RoseMarie Swanger (born October 31, 1945) is an American politician and former member of the Pennsylvania House of Representatives from the 102nd District. A Republican, she was first elected in 2006 and served until 2014.

==Early life and education==
Swanger was born on October 31, 1945, in Lebanon, Pennsylvania. She graduated from South Lebanon High School in 1963, and later attended the Thompson Institute and Lebanon Valley College.

==Political career==
Swanger worked as a clerk in the mayor's office of Lebanon, Pennsylvania, from 1966 through 1972. She later worked as assistant city clerk from 1972 through 1974, and as city clerk for Lebanon from 1974 through 1984. She served as a county commissioner in Lebanon County from 1984 through 2004.

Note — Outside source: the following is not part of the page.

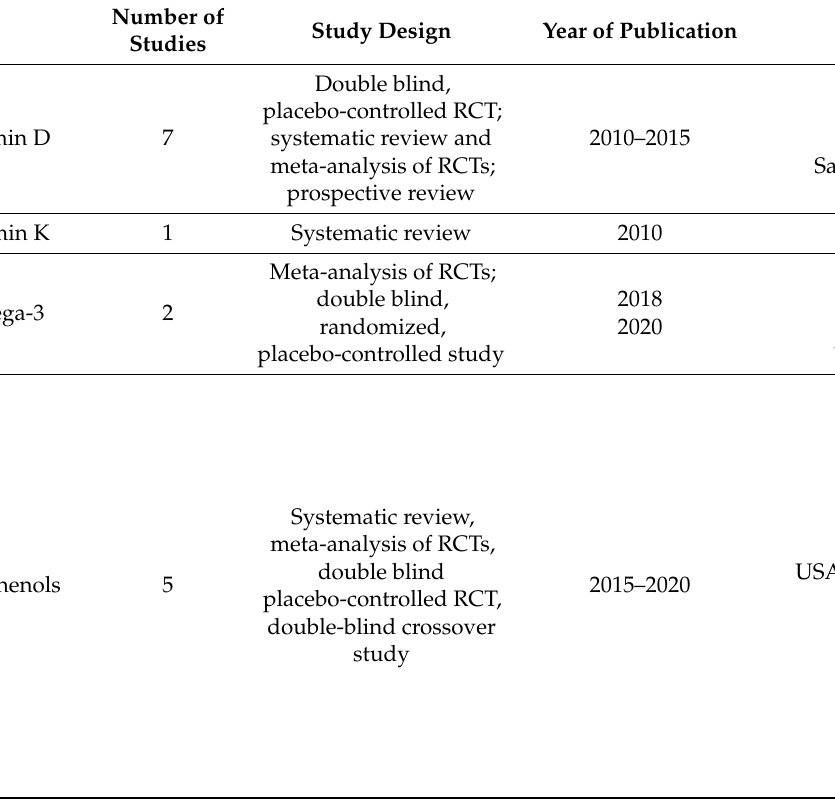
Table 5. Nutraceuticals main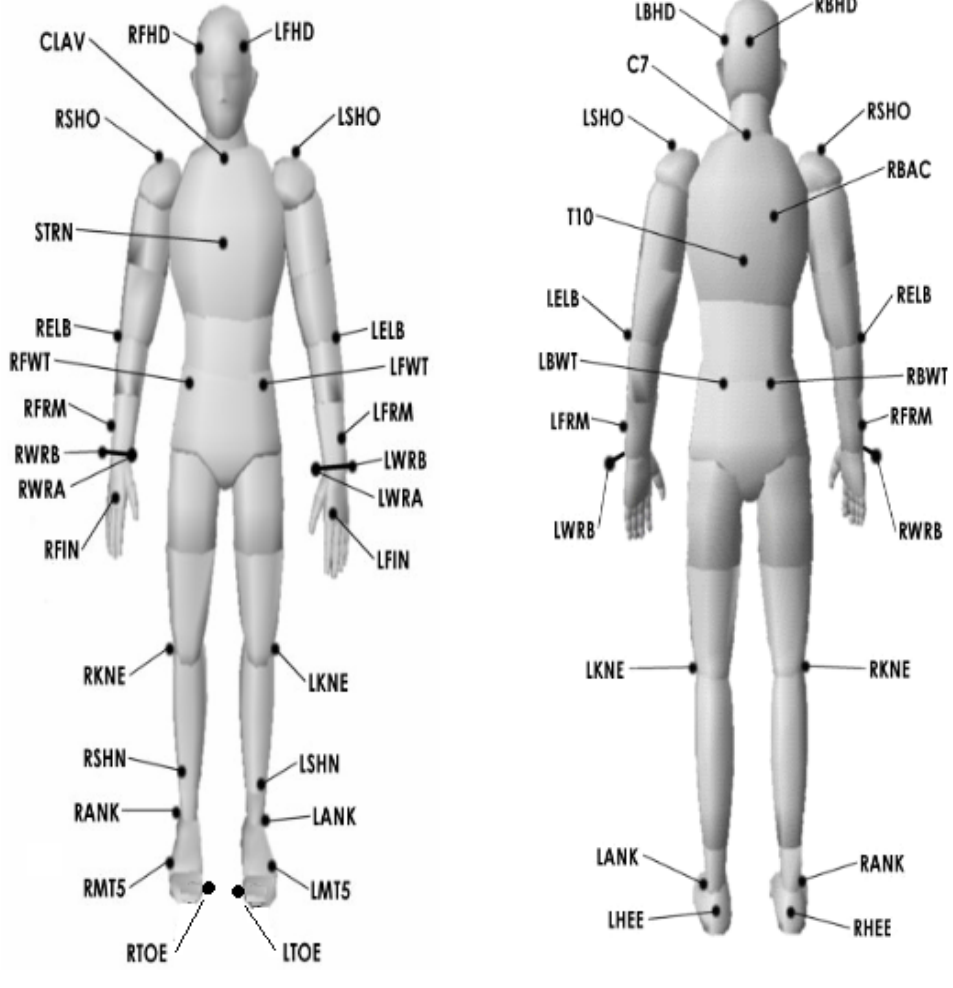
Figure 1. The locations of reflective markers .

===Pennsylvania House of Representatives===
Swanger defeated incumbent Pennsylvania State Representative Peter Zug in the 2006 Republican primary following Zug's support for the controversial 2005 legislative pay raise. She later won the general election to represent the 102nd District. Swanger won re-election in 2008, 2010, and 2012. In 2014, Swanger announced she would not seek re-election.

====Anti-Sharia bill====
In 2011, Swanger introduced HB 2029, a bill which would prohibit courts from "consider[ing] a foreign legal code or system" that lacks "the same fundamental liberties" as the Pennsylvania Constitution and U.S. Constitution. In a letter to her Republican colleagues, Swanger claimed, "Increasingly, foreign laws and legal doctrines -- including and especially Shariah law -- are finding their way into U.S. court cases. Invoking Shariah law, especially in family law cases, is a means of imposing an agenda on the American people." Her bill, based upon a model written by anti-Sharia activist David Yerushalmi, was seen as "Islamophobic" and part of the wider anti-Sharia movement in the United States. In addition to Islamic leaders, Jewish and Catholic leaders questioned whether the bill would also compromise elements of their religious code and liberties. In response, the Pittsburgh City Council passed a unanimous resolution condemning HB 2029. Swanger's bill ultimately failed to make it past committee in the State House. Her reintroduction of the bill in 2014 was met with similar results.